A new mobile application called Neon has quickly become a sensation, achieving a spot among the top five free iPhone apps just one week after its launch. This innovative app allows users to record their phone calls and offers them a unique opportunity to earn money by selling these recordings to artificial intelligence companies. According to app intelligence provider Appfigures, Neon was downloaded an impressive 75,000 times in a single day, indicating a growing user base rapidly drawn to its financial incentives.
Neon promotes itself as a platform for users to monetize their call recordings, which are utilized to train and enhance AI models. However, the app's promising concept has been overshadowed by a significant security vulnerability that has forced it offline, at least temporarily.
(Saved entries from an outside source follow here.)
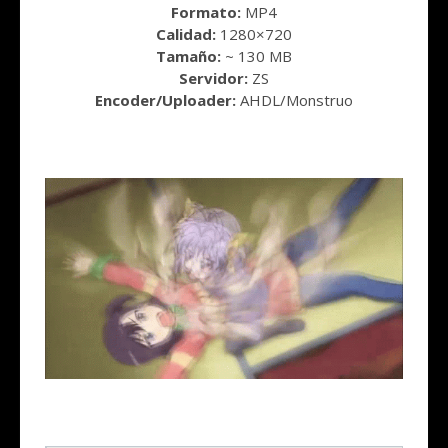
Formato:
MP4
Calidad:
1280×720
Tamaño:
~ 130 MB
Servidor:
ZS
Encoder/Uploader:
AHDL/Monstruo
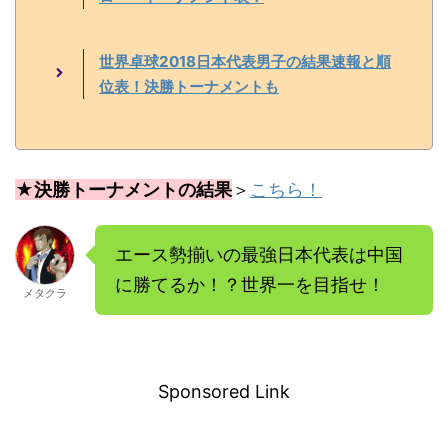
世界卓球2018日本代表男子の結果速報と順
位表！決勝トーナメントも
★決勝トーナメントの結果
＞
こちら！
エース勢揃いの最強日本代表は中国
に勝てるか！？世界一を目指せ！
メタクラ
－
Sponsored Link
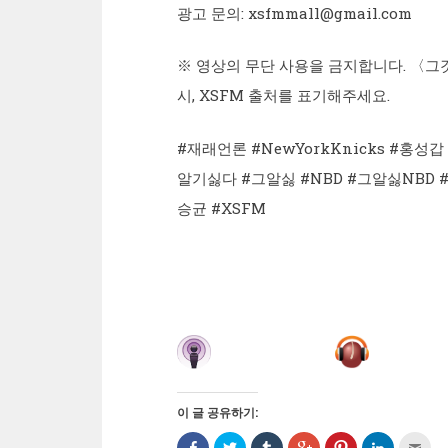
광고 문의: xsfmmall@gmail.com
※ 영상의 무단 사용을 금지합니다. 〈그것은
시, XSFM 출처를 표기해주세요.
#재래언론 #NewYorkKnicks #홍성
알기싫다 #그알싫 #NBD #그알싫NBD #
승균 #XSFM
이 글 공유하기:
Facebook
트
Tumblr
구
Pinterest
LinkedIn
친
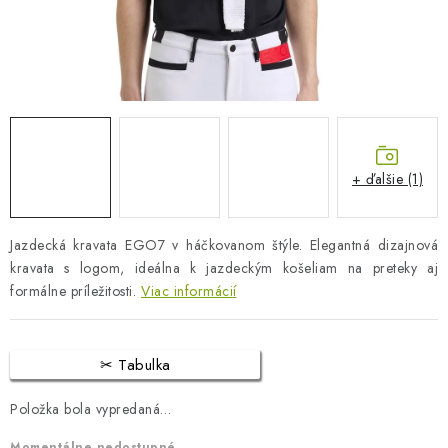
BLOG
KONTAKTY
PREDAJŇA
ZNAČKY
+ ďalšie (1)
Obchodné podmienky
Dodacie podmienky
Jazdecká kravata EGO7 v háčkovanom štýle. Elegantná dizajnová
Podmienky ochrany osobných údajov
Napíšte nám
kravata s logom, ideálna k jazdeckým košeliam na preteky aj
formálne príležitosti.
Viac informácií
Tabulka
Položka bola vypredaná…
Momentálne nedostupné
TechCrunch reported this security flaw, which exposed users' phone numbers, call recordings, and transcripts to anyone with access to the app.
During a routine test of the Neon app, TechCrunch uncovered that its servers lacked proper security measures, allowing any logged-in user to access other users' sensitive data. The investigation involved creating a new user account on a dedicated iPhone and employing a network traffic analysis tool, Burp Suite, to scrutinize the data flow. This analysis revealed how the app interacts with its backend servers and highlighted alarming privacy breaches.
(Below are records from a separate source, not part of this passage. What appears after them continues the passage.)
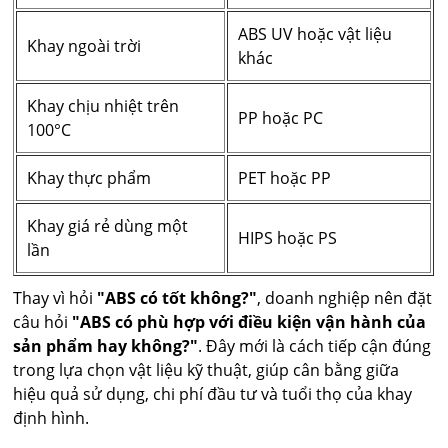
ABS UV hoặc vật liệu
Khay ngoài trời
khác
Khay chịu nhiệt trên
PP hoặc PC
100°C
Khay thực phẩm
PET hoặc PP
Khay giá rẻ dùng một
HIPS hoặc PS
lần
Thay vì hỏi
"ABS có tốt không?"
, doanh nghiệp nên đặt
câu hỏi
"ABS có phù hợp với điều kiện vận hành của
sản phẩm hay không?"
. Đây mới là cách tiếp cận đúng
trong lựa chọn vật liệu kỹ thuật, giúp cân bằng giữa
hiệu quả sử dụng, chi phí đầu tư và tuổi thọ của khay
định hình.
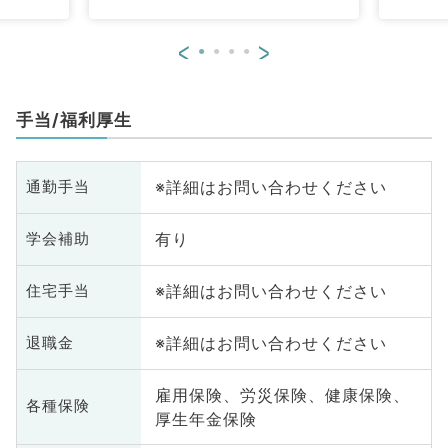
代謝内科、腎臓内科、老年内科、
血液内科、外科系全般、一般外
<
>
科、消化器外科、科目不問
手当/福利厚生
※詳細はお問い合わせください
通勤手当
有り
学会補助
※詳細はお問い合わせください
住宅手当
※詳細はお問い合わせください
退職金
雇用保険、労災保険、健康保険、
各種保険
厚生年金保険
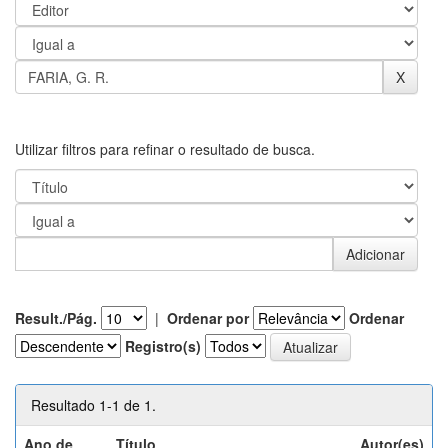
Utilizar filtros para refinar o resultado de busca.
Result./Pág.
|
Ordenar por
Ordenar
Registro(s)
Resultado 1-1 de 1.
Ano de
Título
Autor(es)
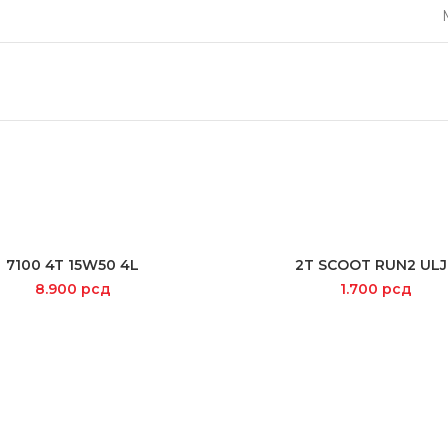
7100 4T 15W50 4L
2T SCOOT RUN2 ULJ
ADD TO CART
ADD TO CART
8.900
рсд
1.700
рсд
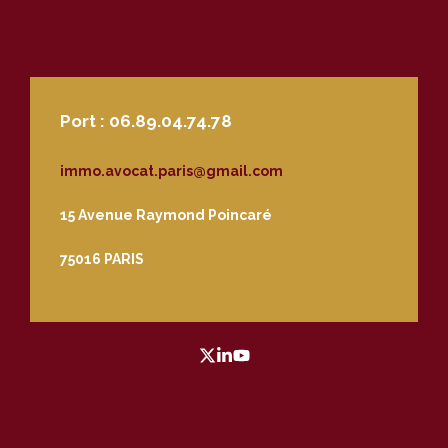
Port : 06.89.04.74.78
immo.avocat.paris@gmail.com
15 Avenue Raymond Poincaré
75016 PARIS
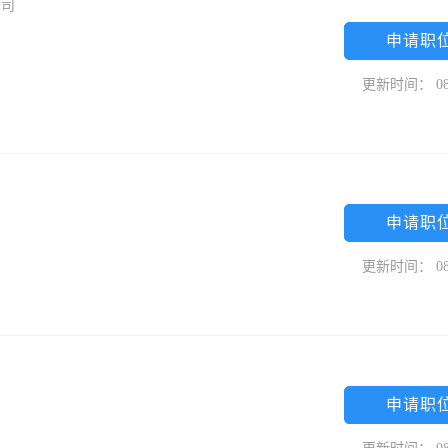
公司
申请职
更新时间： 08
申请职
更新时间： 08
申请职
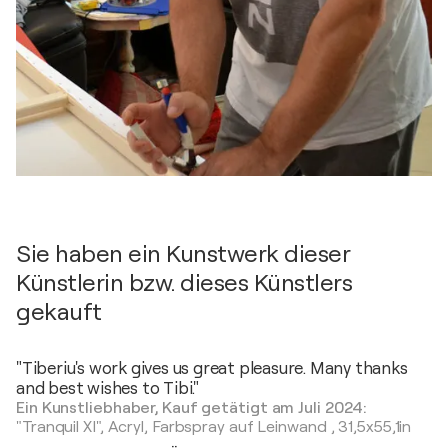
Sie haben ein Kunstwerk dieser
Künstlerin bzw. dieses Künstlers
gekauft
"Tiberiu's work gives us great pleasure. Many thanks
and best wishes to Tibi."
Ein Kunstliebhaber, Kauf getätigt am Juli 2024:
"Tranquil XI",
Acryl, Farbspray auf Leinwand
,
31,5x55,1in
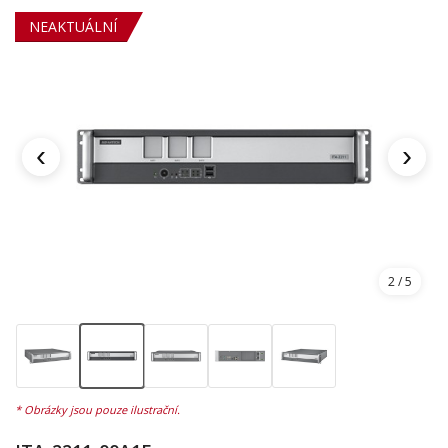
NEAKTUÁLNÍ
‹
›
2
/ 5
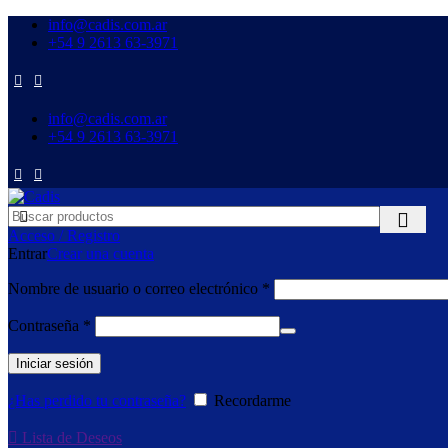
info@cadis.com.ar
‪+54 9 2613 63‑3971‬
info@cadis.com.ar
‪+54 9 2613 63‑3971‬
Acceso / Registro
Entrar
Crear una cuenta
Nombre de usuario o correo electrónico
*
Contraseña
*
Iniciar sesión
¿Has perdido tu contraseña?
Recordarme
Lista de Deseos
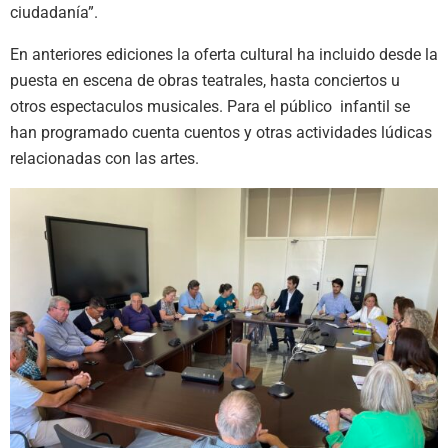
ciudadanía”.
En anteriores ediciones la oferta cultural ha incluido desde la
puesta en escena de obras teatrales, hasta conciertos u
otros espectaculos musicales. Para el público infantil se
han programado cuenta cuentos y otras actividades lúdicas
relacionadas con las artes.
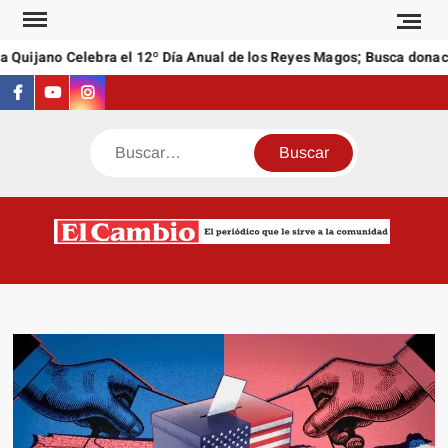
Saltar
al
 Quijano Celebra el 12º Día Anual de los Reyes Magos; Busca donaci
contenido
Facebook
Youtube
Instagram
Buscar
C
El
NEW
periódi
que l
sirve a
comuni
After making several test calls through the Neon app, the team was able to view not only their own call earnings but also sensitive information regarding other users. The app inadvertently provided access to call transcripts and direct links to audio files that anyone could retrieve if they had the URL. This included metadata related to calls, such as the participants’ phone numbers, the timing and duration of calls, and earnings per call.
In some instances, it appeared that users might exploit the app for lengthy recordings of private conversations in an attempt to generate income. This misuse raises serious ethical and legal concerns regarding privacy and consent.
Following the notification of the security flaw, Neon’s founder, Alex Kiam, promptly decided to take the app's servers offline. In an email sent to users, Kiam emphasized the company’s commitment to data privacy, stating, “Your data privacy is our number one priority, and we want to make sure it is fully secure even during this period of rapid growth.” Despite this assurance, the email failed to mention the specific security issues that had been uncovered.
As of now, it remains unclear when Neon will be operational again or if the security breach will attract scrutiny from app stores. TechCrunch has reached out to both Apple and Google for comments on whether Neon meets their developer guidelines, but there has been no response as yet. This incident raises important questions about the vetting process for applications that manage sensitive user data.
The situation with Neon is not isolated; similar security issues have plagued other popular applications. For instance, the mobile dating app Tea recently suffered a data breach that compromised user information, while platforms like Bumble and Hinge have faced scrutiny for exposing user locations. This highlights a broader trend of security vulnerabilities affecting a variety of apps in today’s digital landscape.
As the tech community watches closely, it remains to be seen if Neon will implement the necessary security measures to prevent future breaches and regain user trust. Kiam has yet to confirm whether any security review was conducted prior to the app's launch or if user data was compromised before the flaw was discovered.